▶ [SELECTION]:
☆ ☆ ☆ ☆

I looked out a 9 am to see Emma and The Andrew working down through Buckby Top Lock so I decided to wait half an hour before following. I started the engine at 9-30 and went out to slip the ropes only to see an Viking Afloat working the lock, I waved frantically and set off as soon as possible to no avail, by the time we were at the head of the lock they were half way down. I had a word with them and they agreed to wait at the next lock, as they left the lock the chap on my side said "This is the way to Birmingham, isn't it" I told him no its the way to London and suggested they reversed back into the lock and then back to the junction to wind, so back in they came and up backwards which confused a boater who had just arrived at the bottom of the lock. Once they were out backwards we carried on down. We only met 2 boats in the rest of the flight. Whilton Marina were selling diesel at 79p/lt so at Nether Heyford we stopped at Fred Tarry's and topped up with 40 lt at 72p lt. Just prior to Fred's I watched a good sized grass snake swim across the canal and after some difficulty to climb up into the towing path and off into the undergrowth, I would have expected the water to have been far to
cold for him still. Since we were last this way a new marina has opened at Bugbrooke and another at Gayton Junction. At the junction we stopped to fill with water and have a cup of tea with Graham and Brenda who met us there by car. Blisworth tunnel was particularly wet and when we emerged it looked as if the roof had been hosed down as it was wet all over. We dropped through the first two locks at Stoke Bruerne and moored for the night


The first boat went down the flight at 8am and were soon followed by the Navy pair. We set off at 9am in pleasant weather. A thought BW were short of money, it's strange they can fit wooden steps and decking in one of the side ponds on the SB flight and move all the "No Fishing" signs from the front to the sides of the wooden posts by overhead electricity cables, I assume the side ponds will be another nature reserve. We didn't meet a single boat until after lunch and only 6 all day. As we cruised along we could hear the commentary at Towcester races. A little way north of bridge 58 there are two very large piles of rubbish on the towing path, it looks as if a couple of boats have had a good clear out before moving on. At bridge 63 the Northampton branch of IWA were hard at work painting the 25 miles from Braunston mile post. There is a large amount of redevelopment work going on at Wolverly on both sides of the canal. We were planning to moor for the night at Great Lindford park but it was rather early in the afternoon when we passed there. There were some spaces on the 24 hr moorings, but most of the park is now officially long term permitted mooring. Maybe a case if you can't beat them, charge them. We continued on in the sunshine to moor for the night at Fenny Stratford a short way before the lock/swing bridge.

We woke to steady rain and as we are in no hurry decided to wait until it stopped at 11am before setting off. The omens where good, at the first lock there was a boat just entering coming towards us and as we left a second turned up. As the day progressed the weather got steadily better ending with a lovely evening. Today I witnessed something I had never seen before. I saw two Herons fly from the bank, drop into the canal and catch a fish as they hit the water, the third was more impressive flying across the canal and catching a fish while on the wing, continuing over to the far bank before landing and eating it. In the past I have only seen them fishing while standing in the water or on the bank and thrusting only their heads down. We passed through a long fishing match which surprised me being mid week but they informed me it was an "old gits" match for the retired. At the Soulbury Three we caught up with a boat just as they were leaving the first lock, they kindly offered to wait in the second, by the time we had gone up the first the pound between the two locks was down by about 2 feet so I crossed very slowly and only dragged the bottom as I entered the second chamber. We carried on it the sun until we came across Fair-Fa moored in the middle of nowhere so we stopped for a couple of hours with Pat and Sheila catching up on what's happened since we last saw each other. After leaving them we were held up just above Linslade lock with a BW work boat at right angles across the cut, I poled it round against the towing path and moored it up for them. We saw a Moorhen nesting in a tyre fender on a boat moored outside Tesco in Linslade. I think Tesco must have a computer glitch as the magnet was not on and we sailed straight by. After this we did about another 3 miles and a lock before mooring up for the night by bridge 118 at Slapton.

☆ ☆ ☆ ☆

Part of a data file
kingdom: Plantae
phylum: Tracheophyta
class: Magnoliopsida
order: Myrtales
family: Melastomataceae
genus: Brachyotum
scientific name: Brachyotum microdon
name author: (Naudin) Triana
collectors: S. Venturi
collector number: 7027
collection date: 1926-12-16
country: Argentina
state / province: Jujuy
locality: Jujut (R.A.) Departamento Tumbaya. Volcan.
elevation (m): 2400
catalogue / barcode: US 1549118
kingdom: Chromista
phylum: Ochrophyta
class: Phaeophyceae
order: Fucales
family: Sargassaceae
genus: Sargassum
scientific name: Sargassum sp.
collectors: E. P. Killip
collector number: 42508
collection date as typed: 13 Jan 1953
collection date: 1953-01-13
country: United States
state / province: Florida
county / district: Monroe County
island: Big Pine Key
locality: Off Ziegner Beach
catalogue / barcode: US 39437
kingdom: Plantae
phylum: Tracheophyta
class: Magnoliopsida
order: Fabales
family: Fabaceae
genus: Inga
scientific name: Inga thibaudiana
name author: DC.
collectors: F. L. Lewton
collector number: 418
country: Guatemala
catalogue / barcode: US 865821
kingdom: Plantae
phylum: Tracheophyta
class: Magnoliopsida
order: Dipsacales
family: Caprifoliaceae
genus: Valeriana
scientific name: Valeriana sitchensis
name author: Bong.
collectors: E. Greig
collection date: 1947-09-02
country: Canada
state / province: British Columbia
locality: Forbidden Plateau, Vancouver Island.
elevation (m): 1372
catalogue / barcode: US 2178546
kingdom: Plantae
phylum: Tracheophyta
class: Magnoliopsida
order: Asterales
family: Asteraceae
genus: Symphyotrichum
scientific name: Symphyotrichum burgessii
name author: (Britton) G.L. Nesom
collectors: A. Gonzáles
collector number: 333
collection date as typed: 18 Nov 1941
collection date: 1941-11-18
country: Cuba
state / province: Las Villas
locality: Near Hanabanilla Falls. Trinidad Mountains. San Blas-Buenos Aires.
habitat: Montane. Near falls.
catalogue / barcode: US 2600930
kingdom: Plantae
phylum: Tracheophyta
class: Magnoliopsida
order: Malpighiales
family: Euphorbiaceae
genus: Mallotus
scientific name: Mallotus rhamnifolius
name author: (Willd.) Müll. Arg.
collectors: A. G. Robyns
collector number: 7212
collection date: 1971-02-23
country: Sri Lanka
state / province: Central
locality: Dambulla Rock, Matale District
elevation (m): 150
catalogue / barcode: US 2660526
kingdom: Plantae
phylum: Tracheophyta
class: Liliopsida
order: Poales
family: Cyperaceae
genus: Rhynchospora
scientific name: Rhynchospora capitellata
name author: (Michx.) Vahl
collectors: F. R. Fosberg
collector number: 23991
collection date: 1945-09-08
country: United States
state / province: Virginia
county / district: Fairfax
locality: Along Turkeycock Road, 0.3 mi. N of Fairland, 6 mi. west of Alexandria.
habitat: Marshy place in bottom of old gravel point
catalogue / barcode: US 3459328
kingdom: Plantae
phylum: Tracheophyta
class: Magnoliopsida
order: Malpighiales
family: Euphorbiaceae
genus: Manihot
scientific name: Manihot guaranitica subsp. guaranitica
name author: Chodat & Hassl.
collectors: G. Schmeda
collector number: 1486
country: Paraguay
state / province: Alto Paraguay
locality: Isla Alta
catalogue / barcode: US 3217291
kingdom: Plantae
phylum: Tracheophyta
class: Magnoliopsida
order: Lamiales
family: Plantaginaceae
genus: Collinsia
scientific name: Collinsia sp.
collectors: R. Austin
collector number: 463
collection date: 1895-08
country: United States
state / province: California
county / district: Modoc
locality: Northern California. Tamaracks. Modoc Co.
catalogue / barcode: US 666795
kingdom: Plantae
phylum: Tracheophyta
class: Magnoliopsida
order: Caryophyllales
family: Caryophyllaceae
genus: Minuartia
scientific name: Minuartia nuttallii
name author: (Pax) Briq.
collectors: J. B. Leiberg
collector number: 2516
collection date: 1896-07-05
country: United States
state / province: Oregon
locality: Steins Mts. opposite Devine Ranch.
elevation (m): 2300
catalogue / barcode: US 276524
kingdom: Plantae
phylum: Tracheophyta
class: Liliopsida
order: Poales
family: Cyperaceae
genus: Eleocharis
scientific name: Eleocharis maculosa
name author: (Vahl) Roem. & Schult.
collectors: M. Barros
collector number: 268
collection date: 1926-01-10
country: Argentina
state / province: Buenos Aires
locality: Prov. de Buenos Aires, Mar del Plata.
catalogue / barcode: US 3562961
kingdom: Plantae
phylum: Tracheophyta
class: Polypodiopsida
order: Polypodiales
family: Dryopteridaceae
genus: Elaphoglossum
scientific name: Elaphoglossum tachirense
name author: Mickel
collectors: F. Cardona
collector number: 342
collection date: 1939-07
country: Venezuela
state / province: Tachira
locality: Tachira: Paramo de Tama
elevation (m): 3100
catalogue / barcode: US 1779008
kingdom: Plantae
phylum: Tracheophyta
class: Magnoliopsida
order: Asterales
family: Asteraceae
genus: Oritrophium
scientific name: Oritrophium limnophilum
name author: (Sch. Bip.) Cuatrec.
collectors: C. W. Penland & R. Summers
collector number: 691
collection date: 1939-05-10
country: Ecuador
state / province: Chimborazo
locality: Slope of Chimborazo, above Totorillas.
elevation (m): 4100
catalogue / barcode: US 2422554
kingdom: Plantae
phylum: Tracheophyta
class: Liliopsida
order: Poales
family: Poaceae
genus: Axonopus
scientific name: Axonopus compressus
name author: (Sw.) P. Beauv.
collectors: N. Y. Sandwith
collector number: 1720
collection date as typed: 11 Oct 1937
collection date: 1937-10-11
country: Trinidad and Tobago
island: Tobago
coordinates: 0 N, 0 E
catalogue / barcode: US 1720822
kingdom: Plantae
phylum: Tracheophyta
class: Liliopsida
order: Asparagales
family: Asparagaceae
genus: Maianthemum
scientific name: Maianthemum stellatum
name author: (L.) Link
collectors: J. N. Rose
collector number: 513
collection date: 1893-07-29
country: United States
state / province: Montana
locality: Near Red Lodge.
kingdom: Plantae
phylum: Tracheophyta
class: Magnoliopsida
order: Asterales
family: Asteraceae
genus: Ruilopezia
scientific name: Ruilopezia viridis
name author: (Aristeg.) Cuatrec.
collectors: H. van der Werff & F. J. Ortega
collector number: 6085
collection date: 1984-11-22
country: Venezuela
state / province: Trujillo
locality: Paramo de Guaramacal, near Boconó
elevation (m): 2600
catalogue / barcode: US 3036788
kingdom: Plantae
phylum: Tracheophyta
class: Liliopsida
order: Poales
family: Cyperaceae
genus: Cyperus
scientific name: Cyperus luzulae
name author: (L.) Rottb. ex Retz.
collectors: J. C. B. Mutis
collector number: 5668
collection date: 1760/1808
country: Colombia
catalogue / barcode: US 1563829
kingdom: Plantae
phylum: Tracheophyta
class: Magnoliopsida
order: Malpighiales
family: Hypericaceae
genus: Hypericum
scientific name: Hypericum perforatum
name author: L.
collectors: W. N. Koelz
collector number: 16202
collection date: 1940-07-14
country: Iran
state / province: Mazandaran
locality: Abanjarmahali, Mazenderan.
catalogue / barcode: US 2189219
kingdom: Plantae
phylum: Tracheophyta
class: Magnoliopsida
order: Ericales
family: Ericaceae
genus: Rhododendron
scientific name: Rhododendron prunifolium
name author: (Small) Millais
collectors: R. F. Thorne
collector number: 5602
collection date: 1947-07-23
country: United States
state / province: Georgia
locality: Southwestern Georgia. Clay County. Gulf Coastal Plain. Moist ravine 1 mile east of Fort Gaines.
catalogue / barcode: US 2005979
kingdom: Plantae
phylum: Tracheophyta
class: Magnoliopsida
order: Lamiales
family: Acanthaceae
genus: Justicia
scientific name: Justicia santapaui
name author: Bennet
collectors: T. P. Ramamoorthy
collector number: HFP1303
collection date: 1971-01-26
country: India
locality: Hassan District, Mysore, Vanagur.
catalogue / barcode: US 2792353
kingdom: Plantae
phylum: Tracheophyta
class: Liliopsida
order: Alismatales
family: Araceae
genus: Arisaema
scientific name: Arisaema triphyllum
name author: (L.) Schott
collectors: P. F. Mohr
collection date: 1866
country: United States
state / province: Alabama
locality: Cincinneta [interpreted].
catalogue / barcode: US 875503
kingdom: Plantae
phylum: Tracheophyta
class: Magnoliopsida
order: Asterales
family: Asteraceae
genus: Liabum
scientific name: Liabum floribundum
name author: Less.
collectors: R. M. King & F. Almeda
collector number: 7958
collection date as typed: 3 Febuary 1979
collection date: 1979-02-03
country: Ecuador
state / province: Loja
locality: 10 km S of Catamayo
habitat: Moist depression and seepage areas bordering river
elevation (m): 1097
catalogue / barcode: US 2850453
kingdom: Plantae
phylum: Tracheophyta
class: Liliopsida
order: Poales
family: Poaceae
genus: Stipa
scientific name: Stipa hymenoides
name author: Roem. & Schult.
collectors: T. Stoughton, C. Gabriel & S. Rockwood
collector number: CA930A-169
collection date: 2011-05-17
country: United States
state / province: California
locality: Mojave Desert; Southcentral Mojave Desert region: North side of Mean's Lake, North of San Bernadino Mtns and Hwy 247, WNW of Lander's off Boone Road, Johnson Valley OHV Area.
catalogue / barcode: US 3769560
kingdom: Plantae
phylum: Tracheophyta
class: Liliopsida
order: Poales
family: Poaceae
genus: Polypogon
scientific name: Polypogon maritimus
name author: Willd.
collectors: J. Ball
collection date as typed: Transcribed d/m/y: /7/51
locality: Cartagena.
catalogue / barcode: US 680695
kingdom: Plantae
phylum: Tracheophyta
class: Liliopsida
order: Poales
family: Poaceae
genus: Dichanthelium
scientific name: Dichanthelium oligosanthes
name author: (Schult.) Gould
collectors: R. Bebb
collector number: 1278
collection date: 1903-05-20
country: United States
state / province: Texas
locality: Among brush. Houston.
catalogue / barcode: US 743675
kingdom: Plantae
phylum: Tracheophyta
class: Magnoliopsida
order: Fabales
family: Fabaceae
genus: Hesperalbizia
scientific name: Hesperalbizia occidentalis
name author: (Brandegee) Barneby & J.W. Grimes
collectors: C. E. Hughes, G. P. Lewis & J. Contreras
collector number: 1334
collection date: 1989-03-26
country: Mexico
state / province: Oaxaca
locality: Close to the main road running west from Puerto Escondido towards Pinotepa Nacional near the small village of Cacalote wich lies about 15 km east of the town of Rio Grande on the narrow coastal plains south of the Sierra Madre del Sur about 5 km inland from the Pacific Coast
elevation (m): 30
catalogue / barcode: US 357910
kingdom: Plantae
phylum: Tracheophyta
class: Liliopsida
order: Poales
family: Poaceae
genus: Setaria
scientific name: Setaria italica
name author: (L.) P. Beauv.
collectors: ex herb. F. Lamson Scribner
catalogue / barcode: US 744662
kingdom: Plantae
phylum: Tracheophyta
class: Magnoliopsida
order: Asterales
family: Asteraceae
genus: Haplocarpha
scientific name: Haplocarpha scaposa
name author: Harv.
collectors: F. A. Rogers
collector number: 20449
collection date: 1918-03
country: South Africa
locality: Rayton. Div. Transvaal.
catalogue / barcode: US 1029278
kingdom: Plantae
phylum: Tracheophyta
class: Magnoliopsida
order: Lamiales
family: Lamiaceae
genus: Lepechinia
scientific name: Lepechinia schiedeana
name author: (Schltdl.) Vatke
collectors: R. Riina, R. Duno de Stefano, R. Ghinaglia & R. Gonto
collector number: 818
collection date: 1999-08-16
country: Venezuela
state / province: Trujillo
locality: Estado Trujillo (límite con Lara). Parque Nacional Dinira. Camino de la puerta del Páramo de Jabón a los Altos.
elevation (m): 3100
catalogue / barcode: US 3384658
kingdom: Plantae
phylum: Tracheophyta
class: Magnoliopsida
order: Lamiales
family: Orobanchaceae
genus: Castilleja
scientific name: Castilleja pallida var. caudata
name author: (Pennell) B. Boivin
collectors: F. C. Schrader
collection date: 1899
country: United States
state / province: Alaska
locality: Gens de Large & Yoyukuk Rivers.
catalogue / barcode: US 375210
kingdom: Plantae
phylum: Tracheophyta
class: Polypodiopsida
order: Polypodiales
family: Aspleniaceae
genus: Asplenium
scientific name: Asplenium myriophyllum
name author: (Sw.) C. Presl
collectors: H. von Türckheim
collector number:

☆ ☆ ☆ ☆

▶ [REQUIRED TASK A]: Please rewrite the records in the stretch from their start through the line containing "collector number: 42508", switching "collectors" to "collected by" and keeping everything else the same.
▶ [REQUIRED TASK B]: Pick up the canal diary after its last sentence and continue it.
The canal diary and the records are unrelated to each other.

▶ [TASK RESPONSE A]:
kingdom: Plantae
phylum: Tracheophyta
class: Magnoliopsida
order: Myrtales
family: Melastomataceae
genus: Brachyotum
scientific name: Brachyotum microdon
name author: (Naudin) Triana
collected by: S. Venturi
collector number: 7027
collection date: 1926-12-16
country: Argentina
state / province: Jujuy
locality: Jujut (R.A.) Departamento Tumbaya. Volcan.
elevation (m): 2400
catalogue / barcode: US 1549118
kingdom: Chromista
phylum: Ochrophyta
class: Phaeophyceae
order: Fucales
family: Sargassaceae
genus: Sargassum
scientific name: Sargassum sp.
collected by: E. P. Killip
collector number: 42508

▶ [TASK RESPONSE B]:
We woke to bright sun but by 9am the rain had set in. We pushed off at quarter to ten just as it stopped but it was soon raining heavily again and even hailing. We met a couple of hire boats, one of them from Linslade had been out for 3 weeks and done the ring. We moored for lunch just before Seabrook Lock and didn't set off again until 3pm and yet again it rained and hailed. The new clubhouse at Dunstable Boat Club looks quite impressive. For some reason the bottom lock of the Marsworth pair has to be left empty and we found the top gates of the top lock wide open. When we left we found out why, they both swung open as we departed which was handy for the boat we met just round the bend. We stopped at Marsworth junction to take water, there are still the same boats to be seen that were here last time I came this way so visitor mooring is somewhat limited, I'm sure they move after 14 days, but how far?
We turned down the Aylesbury arm and to say there was plenty of water would be an under statement, by lock 3 the towing path was under water and it was flowing over the top gates at quite a rate. The Aylesbury looks are not the most user friendly with no board on the bottom gates so its difficult for one person to close up without walking all the way round the lock and at one lock BW have sold off the lock wingwall on the offside so the lock wheeler can't even step on the boat from there. We have moored for the night about 10 yard up from the Disable Fishing point at Wilstone. Tomorrow we will go down to the basin in Aylesbury to wind. As a percentage this must have more unlicensed boats than anywhere on the system.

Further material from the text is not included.